● Data for analysis
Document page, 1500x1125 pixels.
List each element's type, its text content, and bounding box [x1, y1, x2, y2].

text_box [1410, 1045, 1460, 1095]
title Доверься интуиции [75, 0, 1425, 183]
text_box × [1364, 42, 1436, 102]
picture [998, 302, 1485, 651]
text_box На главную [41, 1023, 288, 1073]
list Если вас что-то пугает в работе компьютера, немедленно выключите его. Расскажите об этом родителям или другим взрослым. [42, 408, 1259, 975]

● Task brief
From the line containing "List each element's" through the last line of the records above, reproduce every line exactly.

● Response box
List each element's type, its text content, and bounding box [x1, y1, x2, y2].

text_box [1410, 1045, 1460, 1095]
title Доверься интуиции [75, 0, 1425, 183]
text_box × [1364, 42, 1436, 102]
picture [998, 302, 1485, 651]
text_box На главную [41, 1023, 288, 1073]
list Если вас что-то пугает в работе компьютера, немедленно выключите его. Расскажите об этом родителям или другим взрослым. [42, 408, 1259, 975]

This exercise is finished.